Indeed, all the participants in today’s event were beneficiaries of what Abiola died for. And they, especially, President Buhari, did a great honour to the man. An individual who was conspicuously absent was former President Olusegun Obasanjo, the greatest inheritor of Abiola’s huge sacrificial investment and the struggles of pro-democracy activists, students, human rights lawyers, journalists and many others who died on the streets while the struggle was hot.

For eight years when he was in power as President, Obasanjo who the military brought from prison and made the Nigerian leader to compensate the South West, in a manner of speaking, did nothing to honour Abiola on whose wing he sat on the throne. What could be the reason? Hatred, envy or inferiority complex or a combination of the three? Indeed, Obasanjo must be a classic case of that Bible quote: “The heart of man is deceitful above all things and it is desperately wicked”. His mind will be a great specimen for Psychologists studying how a man ought not to treat his friend!

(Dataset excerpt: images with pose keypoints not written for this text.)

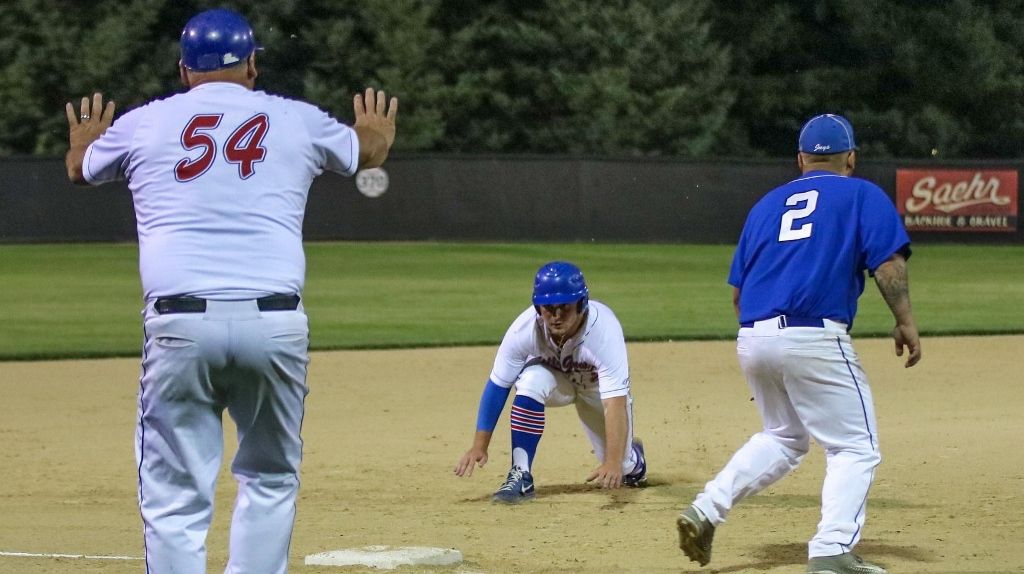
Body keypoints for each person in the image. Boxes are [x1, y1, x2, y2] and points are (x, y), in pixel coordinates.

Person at [63, 9, 396, 573]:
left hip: (179, 327)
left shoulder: (146, 122)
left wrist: (84, 142)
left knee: (173, 494)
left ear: (183, 70)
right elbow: (364, 154)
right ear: (251, 64)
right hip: (275, 324)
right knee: (269, 479)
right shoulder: (295, 118)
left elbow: (81, 169)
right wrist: (374, 134)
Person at [675, 114, 921, 574]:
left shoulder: (766, 205)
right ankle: (831, 550)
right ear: (851, 158)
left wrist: (766, 339)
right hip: (813, 333)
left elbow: (737, 294)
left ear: (801, 159)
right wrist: (905, 321)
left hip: (753, 334)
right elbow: (888, 266)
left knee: (784, 437)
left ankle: (706, 509)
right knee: (854, 447)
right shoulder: (862, 193)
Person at [454, 261, 647, 503]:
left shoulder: (603, 332)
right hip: (555, 380)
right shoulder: (524, 329)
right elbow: (498, 384)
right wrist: (479, 446)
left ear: (581, 304)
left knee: (623, 466)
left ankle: (635, 461)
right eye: (548, 308)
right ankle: (521, 474)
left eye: (564, 307)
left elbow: (614, 403)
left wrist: (612, 461)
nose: (555, 316)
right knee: (530, 381)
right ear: (538, 307)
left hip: (596, 389)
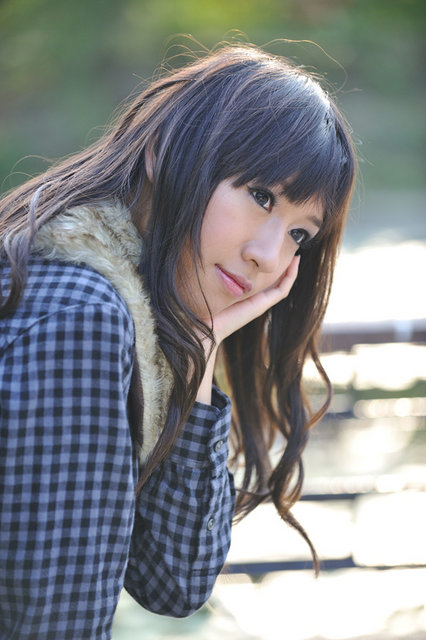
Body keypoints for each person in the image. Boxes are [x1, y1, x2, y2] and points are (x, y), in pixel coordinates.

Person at [0, 44, 356, 638]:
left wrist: (200, 352)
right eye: (261, 196)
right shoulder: (81, 316)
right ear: (164, 153)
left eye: (299, 234)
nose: (269, 256)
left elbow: (173, 582)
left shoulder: (115, 306)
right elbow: (56, 625)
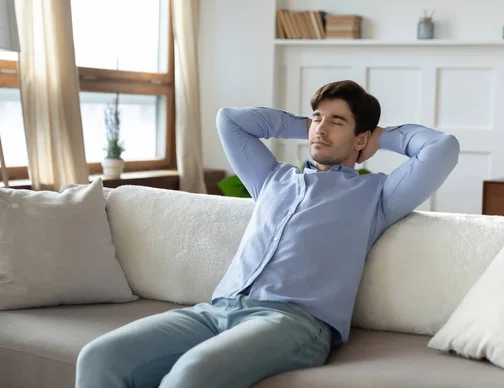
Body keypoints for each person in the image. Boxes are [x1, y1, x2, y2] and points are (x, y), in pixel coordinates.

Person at [75, 80, 460, 388]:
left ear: (361, 139)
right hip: (218, 310)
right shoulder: (272, 178)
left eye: (336, 122)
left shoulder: (374, 195)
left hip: (294, 323)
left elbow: (442, 148)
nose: (321, 129)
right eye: (316, 119)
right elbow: (230, 119)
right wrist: (311, 125)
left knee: (191, 375)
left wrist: (381, 136)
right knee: (100, 357)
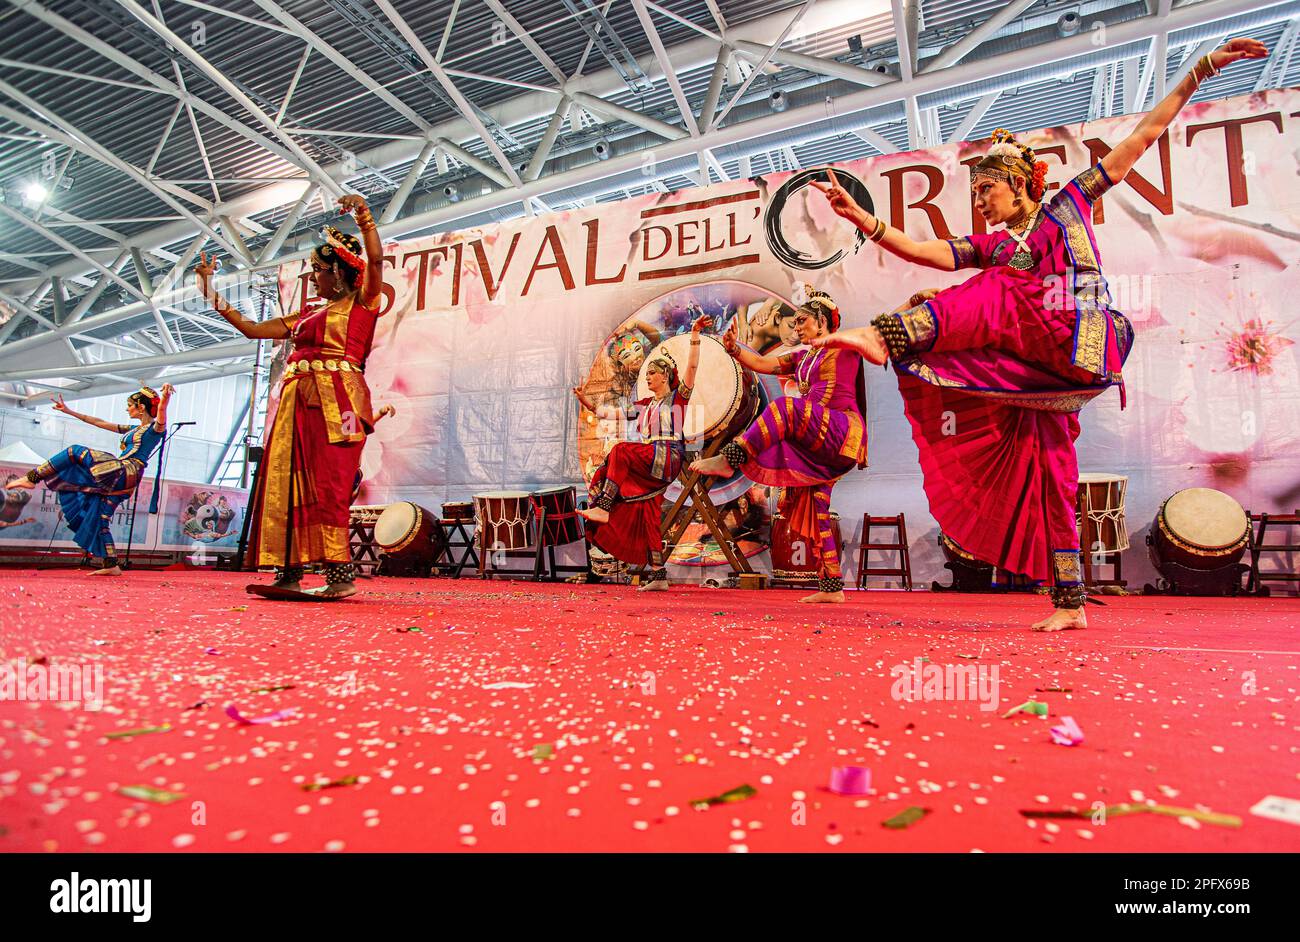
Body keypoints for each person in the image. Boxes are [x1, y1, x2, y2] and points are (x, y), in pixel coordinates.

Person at [810, 38, 1267, 630]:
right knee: (1052, 470)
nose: (979, 200)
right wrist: (861, 218)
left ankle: (890, 335)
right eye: (973, 193)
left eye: (986, 189)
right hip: (1040, 368)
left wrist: (1199, 69)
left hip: (1084, 336)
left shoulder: (1065, 208)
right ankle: (1069, 601)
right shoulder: (994, 247)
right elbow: (922, 249)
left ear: (1020, 181)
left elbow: (1140, 139)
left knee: (1000, 290)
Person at [194, 194, 385, 599]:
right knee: (286, 483)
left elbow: (377, 263)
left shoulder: (362, 304)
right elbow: (251, 329)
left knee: (330, 486)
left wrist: (365, 219)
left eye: (317, 270)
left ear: (337, 271)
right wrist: (208, 289)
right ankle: (288, 571)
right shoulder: (307, 315)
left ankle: (339, 576)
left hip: (341, 405)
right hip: (296, 402)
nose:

An explanation was offered by Chief Frank Kokori, a former Secretary-General of the National Union of Petroleum and Natural Gas Workers and a leader of the June 12 movement. He once told The Punch: “We all thought it would happen immediately we were released from prison or detention. At that time, the civil society groups were very strong and we had a militant press. NADECO, Afenifere, NUPENG and others pressurised the government at the time. We thought Abiola would be released and declared winner but when he died, we started the struggle for democracy day. Then, Olusegun Obasanjo became President and then unilaterally declared May 29 as democracy day. So, since then, the battle has been on and we believed Obasanjo should have been able to do it in those eight years but we did not know that Obasanjo had this pathological hatred for people who he felt would be his rivals. He did not want anybody to shine like him. He had that phobia which I call inferiority complex.”